Deepside: predicting drug side effects with deep learning
Item Usage Stats
Drug failures due to unforeseen adverse effects at clinical trials pose health risks for the participants and cause substantial financial losses. Side effect prediction algorithms, on the other hand, have the potential to guide the drug design process. LINCS L1000 dataset provides a vast resource of gene expression profiles across different cell lines that are induced with different dosages taken at different time points. The state-of-the-art approach in the literature relies on high-quality experiments in LINCS L1000 and discard a large portion of the recorded experiments. In this study, we investigate whether more information can be extracted from this remaining set of experiments with a deep learning-based approach. We experiment with 6 different deep learning architectures that use (i) gene expression data from the LINCS L1000 project, (ii) chemical structure fingerprints of drugs, (iii) SMILES string representation of drug structure, and (iv) the atomic structure of the drug molecules. The multilayer perceptron (MLP) based model which uses chemical structures and gene expression features achieve 88% micro- AUC and 79% macro-AUC, thus offering better performance in comparison to the state-of-the-art studies on side effect prediction.
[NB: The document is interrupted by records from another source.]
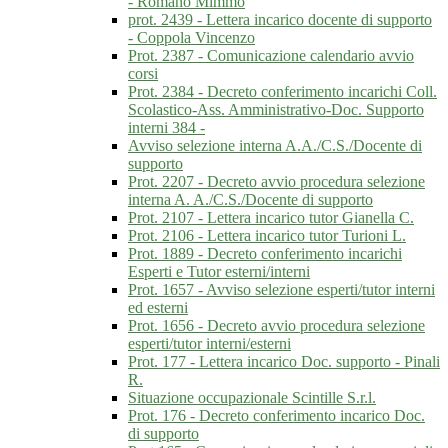
- Romano Mimmo
prot. 2439 - Lettera incarico docente di supporto
- Coppola Vincenzo
Prot. 2387 - Comunicazione calendario avvio
corsi
Prot. 2384 - Decreto conferimento incarichi Coll.
Scolastico-Ass. Amministrativo-Doc. Supporto
interni 384 -
Avviso selezione interna A.A./C.S./Docente di
supporto
Prot. 2207 - Decreto avvio procedura selezione
interna A. A./C.S./Docente di supporto
Prot. 2107 - Lettera incarico tutor Gianella C.
Prot. 2106 - Lettera incarico tutor Turioni L.
Prot. 1889 - Decreto conferimento incarichi
Esperti e Tutor esterni/interni
Prot. 1657 - Avviso selezione esperti/tutor interni
ed esterni
Prot. 1656 - Decreto avvio procedura selezione
esperti/tutor interni/esterni
Prot. 177 - Lettera incarico Doc. supporto - Pinali
R.
Situazione occupazionale Scintille S.r.l.
Prot. 176 - Decreto conferimento incarico Doc.
di supporto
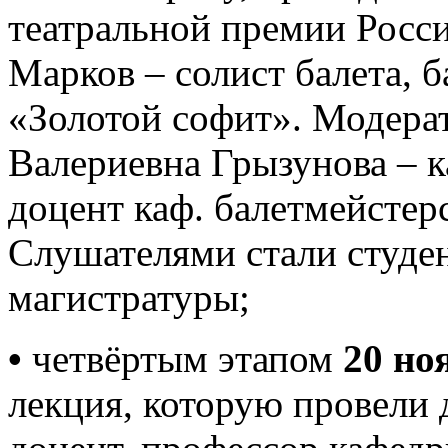
театральной премии Росси
Марков – солист балета, 
«Золотой софит». Модера
Валериевна Грызунова – к
доцент каф. балетмейстер
Слушателями стали студен
магистратуры;
•
четвёртым этапом
20 но
лекция, которую провели 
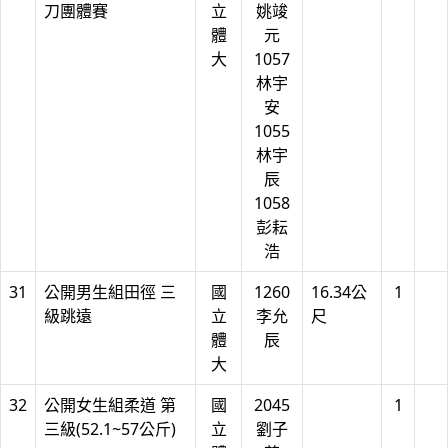
刀團體賽
立
姚竣
體
元
大
1057
林宇
安
1055
林宇
辰
1058
彭耘
浩
31
公開男生組田徑 三
國
1260
16.34公
1
級跳遠
立
李允
尺
體
辰
大
32
公開女生組柔道 第
國
2045
1
三級(52.1~57公斤)
立
劉子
We observe that the chemical structure is more predictive than the gene expression profiles despite the fact that the features are extracted with different deep learning models. Finally, the convolutional neural network-based model that uses only SMILES strings of the drugs provides 82% macro-AUC, and 88%micro-AUC improvements, better performing than the models that use gene expression and chemical structure features simultaneously.